BEGIN Page excerpt
Figure 2.4 shows the categorization of dependencies and how both schools of unit testing treat them. A dependency can be either shared or private. A private dependency, in turn, can be either mutable or immutable. In the latter case, it is called a value object. For example, a database is a shared dependency—its internal state is shared across all automated tests (that don’t replace it with a test double). A Store instance is a private dependency that is mutable. And a Product instance (or an instance of a number 5, for that matter) is an example of a private dependency that is immutable—a value object. All shared dependencies are mutable, but for a mutable dependency to be shared, it has to be reused by tests.

Figure 2.4. The hierarchy of dependencies. The classical school advocates for replacing shared dependencies with test doubles. The London school advocates for the replacement of private dependencies as well, as long as they are mutable.

I’m repeating table 2.1 with the differences between the schools for your convenience.

 

Isolation of

A unit is

Uses test doubles for

London school Units A class All but immutable dependencies
Classical school Unit tests A class or a set of classes Shared dependencies
Collaborator vs. dependency

A collaborator is a dependency that is either shared or mutable. For example, a class providing access to the database is a collaborator since the database is a shared dependency. Store is a collaborator too, because its state can change over time.

Product and number 5 are also dependencies, but they’re not collaborators. They’re values or value objects.

A typical class may work with dependencies of both types: collaborators and values. Look at this method call:

customer.Purchase(store, Product.Shampoo, 5)

Here we have three dependencies. One of them (store) is a collaborator, and the other two (Product.Shampoo, 5) are not.

And let me reiterate one point about the types of dependencies. Not all out-of-process dependencies fall into the category of shared dependencies. A shared dependency almost always resides outside the application’s process, but the opposite isn’t true (see figure 2.5). In order for an out-of-process dependency to be shared, it has to provide means for unit tests to communicate with each other. The communication is done through modifications of the dependency’s internal state. In that sense, an immutable out-of-process dependency doesn’t provide such a means. The tests simply can’t modify anything in it and thus can’t interfere with each other’s execution context.

Figure 2.5. The relation between shared and out-of-process dependencies. An example of a dependency that is shared but not out-of-process is a singleton (an instance that is reused by all tests) or a static field in a class. A database is shared and out-of-process—it resides outside the main process and is mutable. A read-only API is out-of-process but not shared, since tests can’t modify it and thus can’t affect each other’s execution flow.
END Page excerpt
BEGIN Extracted records
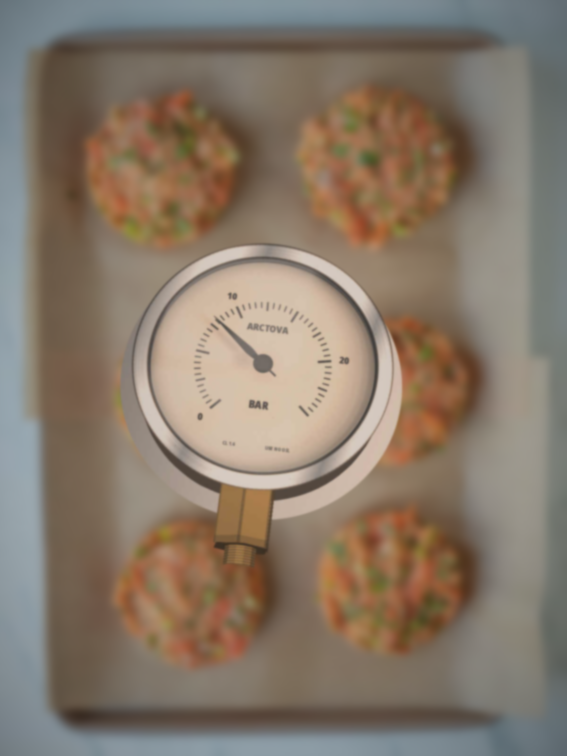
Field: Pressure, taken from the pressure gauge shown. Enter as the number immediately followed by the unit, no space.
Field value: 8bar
END Extracted records
BEGIN Extracted records
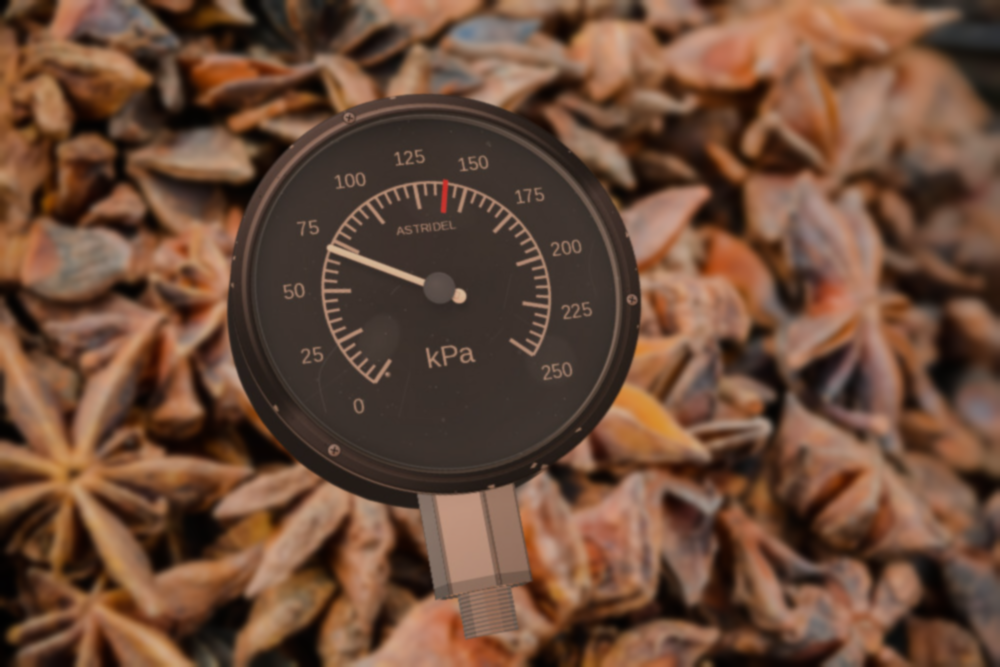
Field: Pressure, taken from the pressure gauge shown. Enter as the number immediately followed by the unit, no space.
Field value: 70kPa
END Extracted records
BEGIN Extracted records
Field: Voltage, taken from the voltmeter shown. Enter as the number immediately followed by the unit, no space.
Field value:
END Extracted records
Work request A. Please check each statement against the passage on unit-testing dependencies: (i) All shared dependencies are mutable. (ii) A read-only API is a shared dependency. (iii) Store is a collaborator. Answer yes or no for each, quoting the words of the passage that settle it.
Work request B. Extend the passage on unit-testing dependencies, picking up after its final sentence.

Written response A.
(i) Yes: "All shared dependencies are mutable"
(ii) No: "A read-only API is out-of-process but not shared"
(iii) Yes: "Store is a collaborator too, because its state can change over time."

Written response B.
For example, if there’s an API somewhere that returns a catalog of all products the organization sells, this isn’t a shared dependency as long as the API doesn’t expose the functionality to change the catalog. It’s true that such a dependency is volatile and sits outside the application’s boundary, but since the tests can’t affect the data it returns, it isn’t shared. This doesn’t mean you have to include such a dependency in the testing scope. In most cases, you still need to replace it with a test double to keep the test fast. But if the out-of-process dependency is quick enough and the connection to it is stable, you can make a good case for using it as-is in the tests.

Having that said, in this book, I use the terms shared dependency and out-of-process dependency interchangeably unless I explicitly state otherwise. In real-world projects, you rarely have a shared dependency that isn’t out-of-process. If a dependency is in-process, you can easily supply a separate instance of it to each test; there’s no need to share it between tests. Similarly, you normally don’t encounter an out-of-process dependency that’s not shared. Most such dependencies are mutable and thus can be modified by tests.

With this foundation of definitions, let’s contrast the two schools on their merits.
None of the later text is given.